Most modern Russian historians, however, consider the version of Dmitry's survival improbable, since it is hardly possible that the boy's appearance was unknown to his assassins.

Also, it is well-known that many Polish nobles who supported False Dmitry I did not believe his story themselves.

The death of the Tsarevich rouses a violent riot in Uglich, instigated by the loud claims of Dmitry's mother Maria Nagaya and her brother Mikhail that Dmitry had been murdered.

Hearing this, enraged citizens lynch fifteen of Dmitry's would-be "assassins", including the local representative of the Moscow government (dyak) and one of Dmitry's playmates.

The subsequent official investigation, led by Vasily Shuisky, after a thorough examination of witnesses, concludes the Tsarevich had died from a self-inflicted stab wound to the throat.

Official investigators cut a "tongue" from the cathedral bell that had rung the news of Dimitriy's death and "exile" it to Siberia.

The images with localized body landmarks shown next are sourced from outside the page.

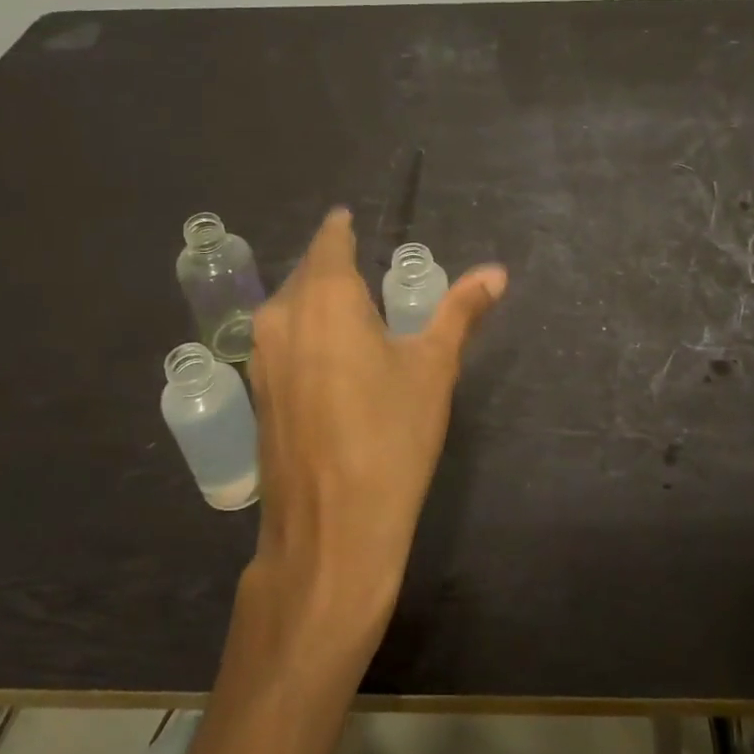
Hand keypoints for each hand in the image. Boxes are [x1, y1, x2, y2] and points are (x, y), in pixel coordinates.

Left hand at [239, 209, 505, 672]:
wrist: (331, 531)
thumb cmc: (390, 439)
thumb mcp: (433, 368)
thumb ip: (460, 312)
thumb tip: (496, 273)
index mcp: (325, 297)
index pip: (330, 241)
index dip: (343, 229)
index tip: (355, 222)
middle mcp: (281, 316)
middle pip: (308, 272)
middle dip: (334, 265)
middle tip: (369, 271)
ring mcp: (261, 356)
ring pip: (290, 307)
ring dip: (318, 300)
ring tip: (355, 311)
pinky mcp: (257, 392)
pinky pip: (282, 340)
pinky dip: (306, 333)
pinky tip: (332, 358)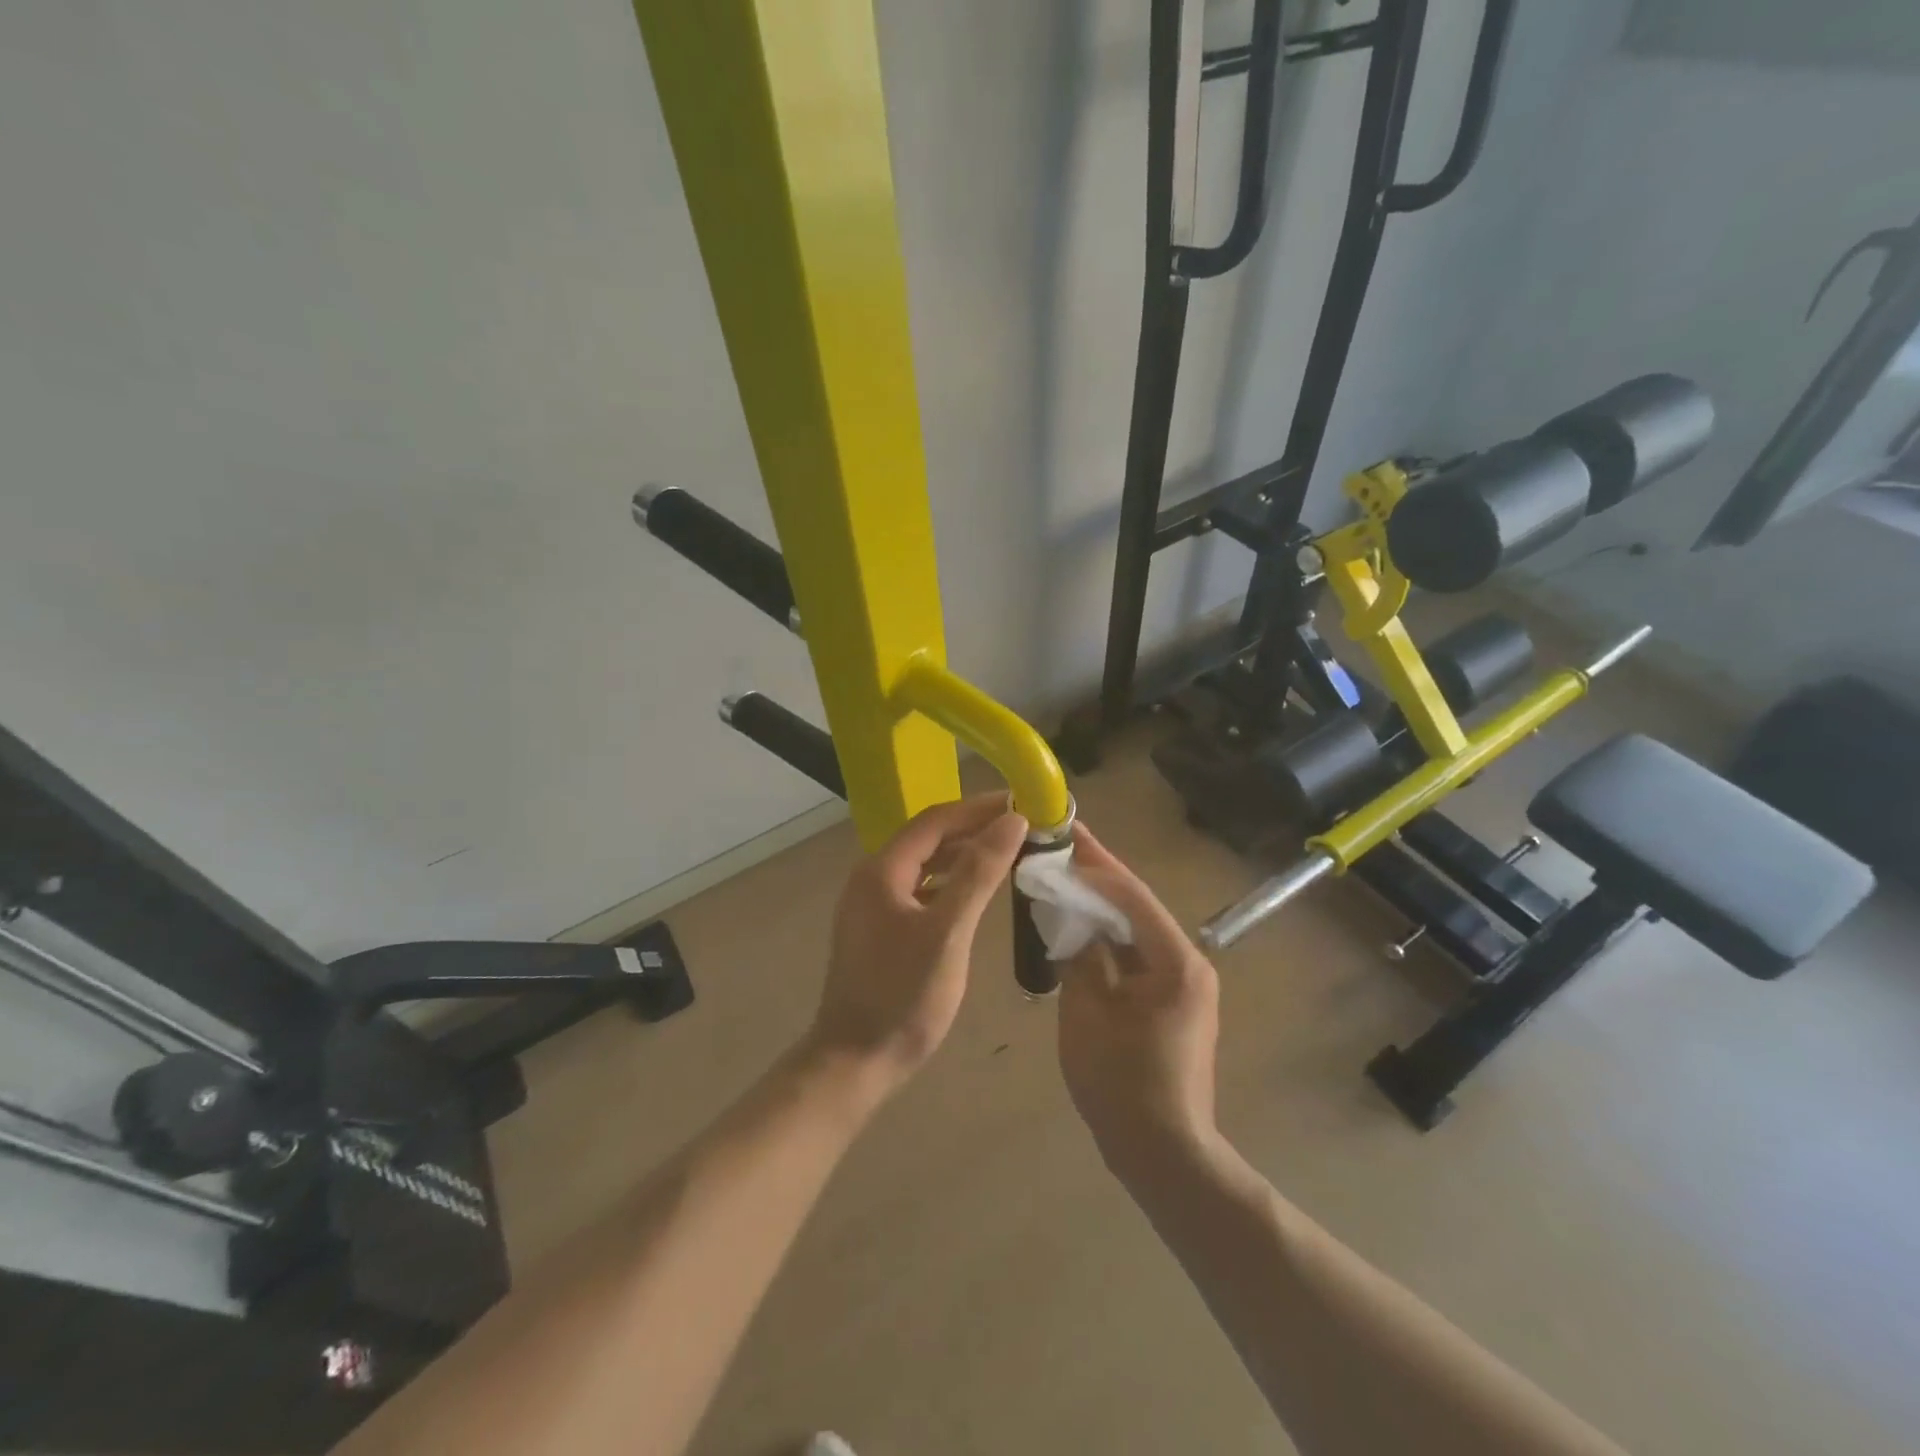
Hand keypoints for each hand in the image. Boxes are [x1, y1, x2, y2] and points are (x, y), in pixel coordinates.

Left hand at [805, 793, 1027, 1099]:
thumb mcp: (947, 932)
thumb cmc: (903, 996)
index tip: (1021, 802)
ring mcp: (873, 904)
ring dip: (964, 854)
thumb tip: (1011, 822)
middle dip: (975, 828)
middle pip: (929, 838)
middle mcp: (872, 877)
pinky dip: (951, 882)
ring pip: (925, 864)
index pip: (935, 820)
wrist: (855, 1061)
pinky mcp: (880, 928)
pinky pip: (921, 889)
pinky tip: (977, 890)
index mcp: (882, 870)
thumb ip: (979, 873)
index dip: (979, 808)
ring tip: (1008, 852)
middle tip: (1022, 827)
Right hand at [1057, 823, 1220, 1173]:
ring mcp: (1183, 983)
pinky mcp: (1172, 1001)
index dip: (1095, 866)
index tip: (1065, 836)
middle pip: (1137, 907)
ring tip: (1064, 876)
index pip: (1131, 897)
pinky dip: (1108, 938)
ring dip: (1101, 906)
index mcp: (1176, 961)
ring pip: (1136, 929)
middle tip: (1061, 846)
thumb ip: (1081, 957)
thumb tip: (1073, 922)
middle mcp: (1189, 963)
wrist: (1163, 1152)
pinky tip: (1079, 925)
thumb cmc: (1122, 1083)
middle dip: (1098, 877)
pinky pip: (1136, 955)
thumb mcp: (1088, 1013)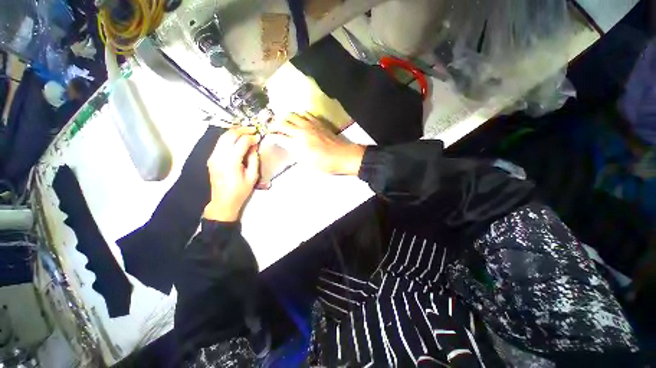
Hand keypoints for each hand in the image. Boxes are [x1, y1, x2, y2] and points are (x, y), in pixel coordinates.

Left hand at [204, 127, 260, 221]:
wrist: (223, 201)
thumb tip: (254, 146)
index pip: (241, 142)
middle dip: (242, 130)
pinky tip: (237, 140)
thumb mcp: (252, 176)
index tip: (258, 137)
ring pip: (223, 137)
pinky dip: (229, 139)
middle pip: (229, 135)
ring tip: (246, 132)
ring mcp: (213, 156)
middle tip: (252, 130)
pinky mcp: (211, 158)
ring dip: (235, 132)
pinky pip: (220, 143)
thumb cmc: (240, 191)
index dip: (251, 137)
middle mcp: (219, 156)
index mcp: (231, 161)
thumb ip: (254, 159)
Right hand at [269, 113, 364, 174]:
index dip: (271, 137)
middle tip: (271, 128)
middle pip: (282, 123)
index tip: (268, 137)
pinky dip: (299, 115)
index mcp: (296, 144)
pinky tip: (299, 119)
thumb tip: (290, 148)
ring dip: (285, 118)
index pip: (278, 137)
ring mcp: (309, 124)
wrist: (342, 156)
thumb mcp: (307, 165)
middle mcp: (300, 131)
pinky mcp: (317, 122)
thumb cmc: (324, 164)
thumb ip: (296, 154)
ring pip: (292, 115)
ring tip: (283, 122)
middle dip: (273, 125)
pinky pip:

Following the official investigation, Maria Nagaya is forcibly tonsured as a nun and exiled to a remote convent.

(When the political circumstances change, however, Shuisky will retract his earlier claim of accidental death and assert that Dmitry had been murdered on Godunov's orders.)

As Dimitry was the last scion (other than the mentally incompetent Tsar Feodor) of the central branch of the ancient Rurik dynasty, his death is a prelude the dynastic and political crisis known as the Time of Troubles.